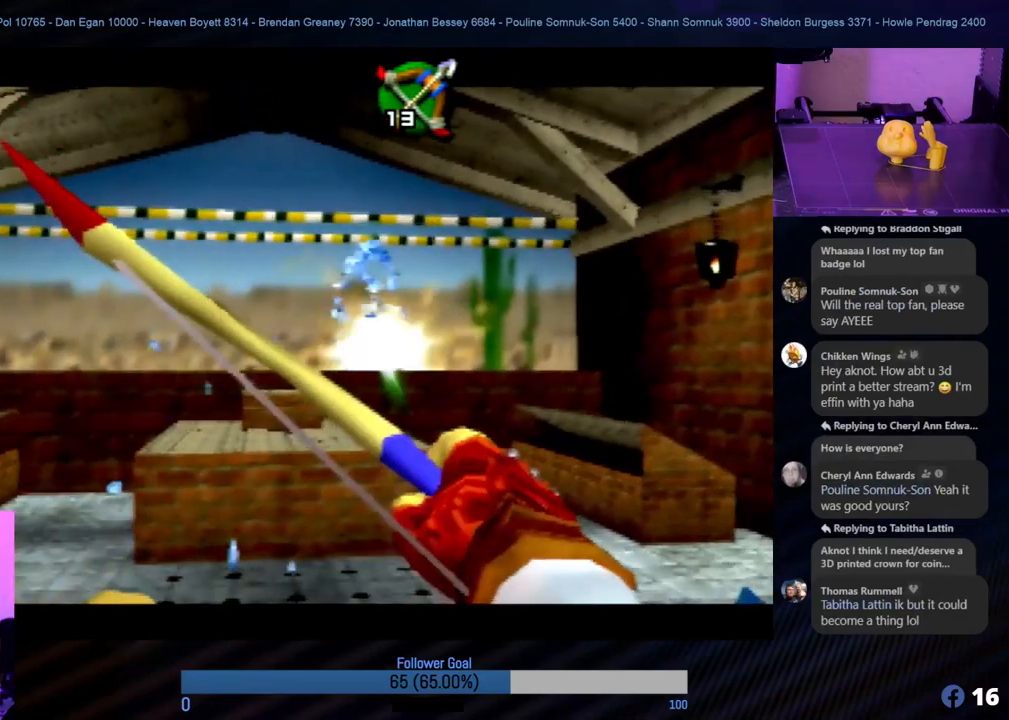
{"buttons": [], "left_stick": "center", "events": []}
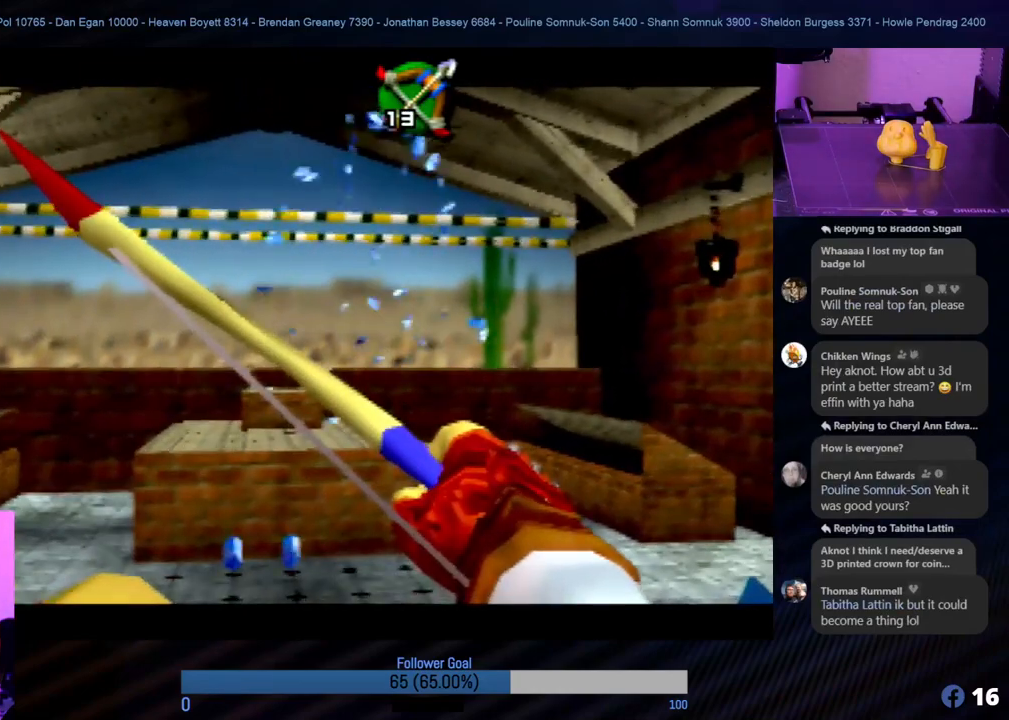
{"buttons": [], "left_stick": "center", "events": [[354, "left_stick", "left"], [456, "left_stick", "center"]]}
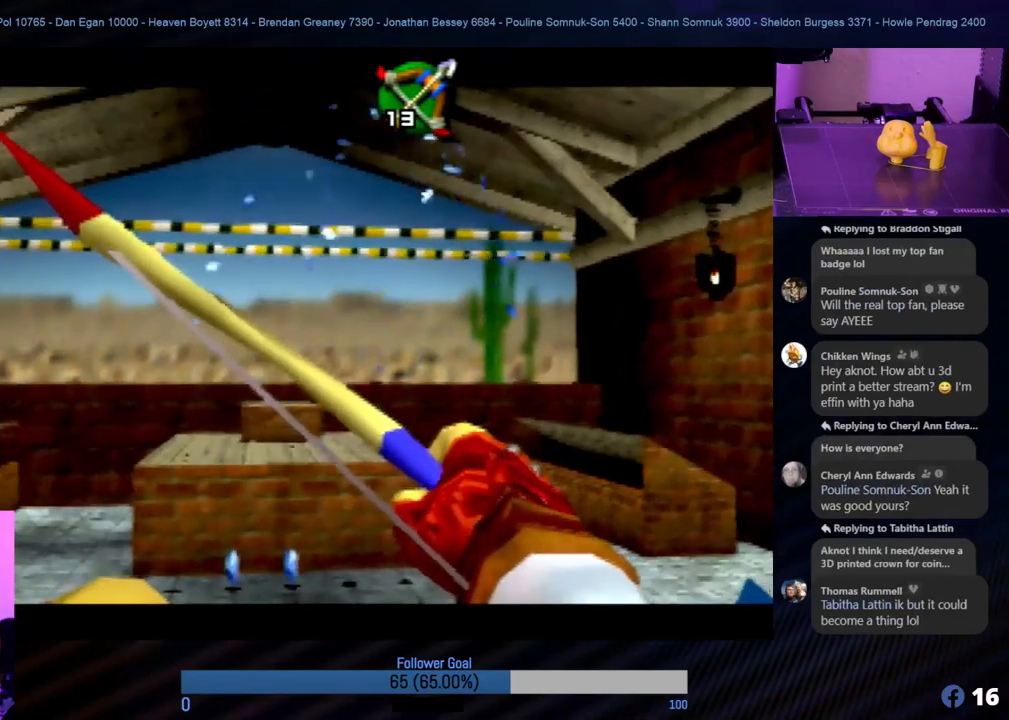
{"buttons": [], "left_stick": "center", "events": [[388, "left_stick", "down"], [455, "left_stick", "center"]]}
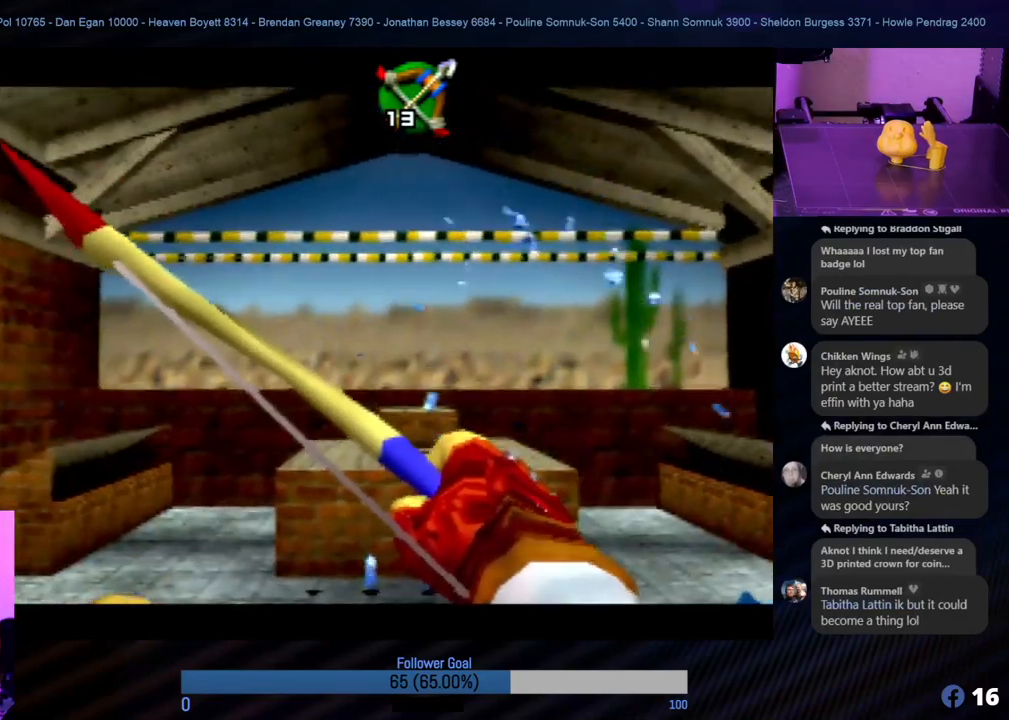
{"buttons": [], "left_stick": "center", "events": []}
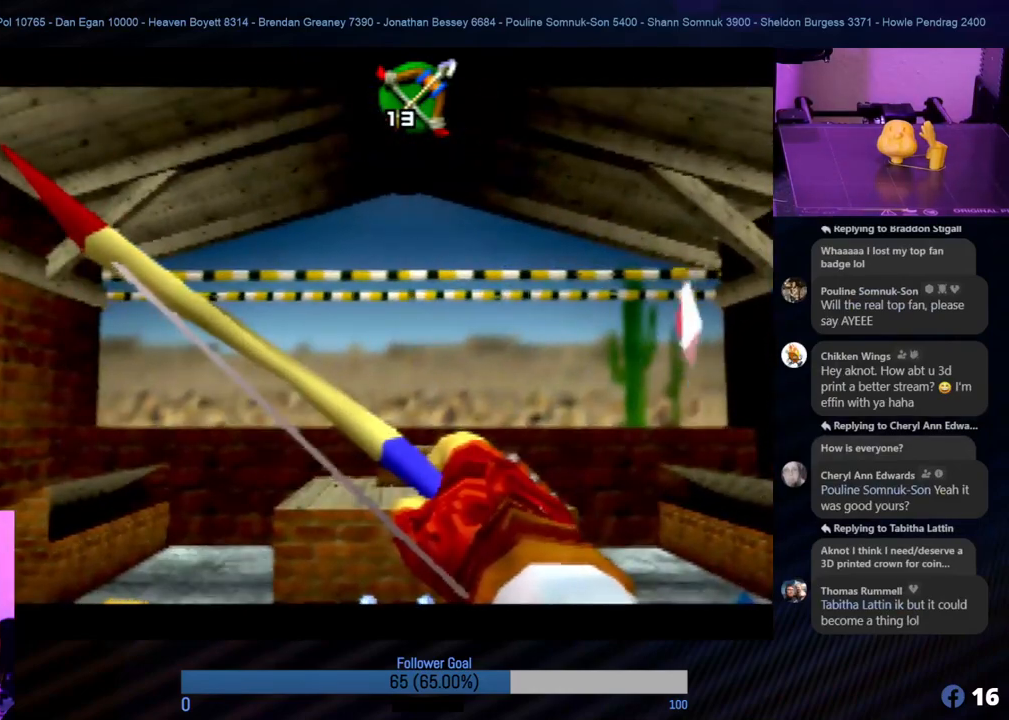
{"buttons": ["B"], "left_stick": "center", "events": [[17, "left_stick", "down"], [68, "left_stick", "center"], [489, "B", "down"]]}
--*--
*TASK DETAILS:*
Check each line of the records above for the string "down", and report every line that has it.

*EXPECTED ANSWER:*
{"buttons": [], "left_stick": "center", "events": [[388, "left_stick", "down"], [455, "left_stick", "center"]]}
{"buttons": ["B"], "left_stick": "center", "events": [[17, "left_stick", "down"], [68, "left_stick", "center"], [489, "B", "down"]]}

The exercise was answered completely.